David and Laurie have their own website (http://www.davidandlaurie.com/main.html). They live in FL now, where they teach 8th grade math and science respectively in a ps! They sometimes speak at homeschool conventions, too. :-)

HTH!

dirty ethel rackham
05-17-2008, 12:13 PM
Thanks for all your help and advice. I am down from my PMS-induced ledge and ready to take on the challenge for one more day. I was getting freaked out because my son wants to be a scientist and I just don't have access to good science labs here. I do, however, want to make sure that ds has had rigorous lab work before college. I had thought I was going to do Teaching Company Chemistry this summer and enroll him at the CC for a lab, then college chemistry. But driving him to the CC was going to put a big damper on my schedule for the activities for the other 2 kids as well as interfere with him taking an online Latin class through Regina Coeli. After sort of plotting out the 4 years, I realized that he will be able to take 4 semesters of science at the CC before he graduates, so I was getting myself in a tither over nothing (at least on that subject).

Now the question is, do I pay the big bucks for a distance learning honors chem class through Northwestern's Learning Links, do I try to do this at home, or do I just have him do Physics at the local co op? The do this at home option isn't a great one because I am not the most structured person and I have 2 other kids to work with, so it is unlikely that we will finish. Northwestern's option could be a good one, but it will cost $$ and the lab will be fairly limited to what we can do at home. The co op's classes have not impressed me as being rigorous.

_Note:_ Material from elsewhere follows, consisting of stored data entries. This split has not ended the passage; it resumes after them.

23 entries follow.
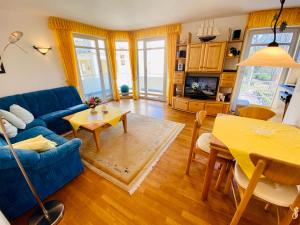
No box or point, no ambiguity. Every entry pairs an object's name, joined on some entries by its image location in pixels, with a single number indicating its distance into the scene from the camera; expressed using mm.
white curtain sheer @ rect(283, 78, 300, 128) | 1841
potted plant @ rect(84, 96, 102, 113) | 2773
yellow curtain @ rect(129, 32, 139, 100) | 5023
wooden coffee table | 2244
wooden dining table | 1271
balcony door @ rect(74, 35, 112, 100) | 4207
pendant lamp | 1272
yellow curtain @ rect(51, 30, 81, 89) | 3453
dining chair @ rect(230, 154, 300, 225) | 887
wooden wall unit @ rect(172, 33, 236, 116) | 3498
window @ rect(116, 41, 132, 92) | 5242
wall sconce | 3129
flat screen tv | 3874
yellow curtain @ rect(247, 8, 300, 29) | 2775
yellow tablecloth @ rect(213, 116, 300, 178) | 1152
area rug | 1931
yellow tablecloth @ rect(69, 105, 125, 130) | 2459
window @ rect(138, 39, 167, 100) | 4902
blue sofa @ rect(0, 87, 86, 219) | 1285
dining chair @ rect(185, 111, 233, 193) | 1523
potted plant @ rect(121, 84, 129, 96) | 5699
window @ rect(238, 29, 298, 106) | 3092
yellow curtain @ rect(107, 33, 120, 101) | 4811
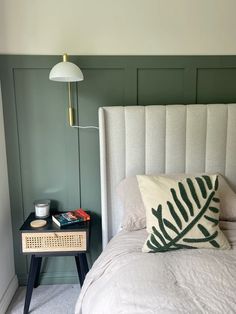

Now, on to my next panic-inducing subject!

Rosie_0801
05-17-2008, 08:14 PM
Um. Isn't it your kids' responsibility to research their future college choices? It's their life, after all.
Maybe we do things differently over here, but generally Australian parents allow themselves to be dragged along to Open Days at the unis, and that's about it. They help research, but don't take responsibility for it!
Rosie

dirty ethel rackham
05-18-2008, 01:26 PM
So, are you saying that your children choose their academic path by themselves? That they make the decisions about their future at 14? I just have a hard time with the concept that a 14 year old has the experience and foresight to know what they need for the next 4 years so that they can have options for the next 12. If it is so hard for me, someone who went to high school and college, how can I expect a 14 year old to be able to do it himself? I expect him to help, but I can't provide the guidance if I haven't a clue, myself.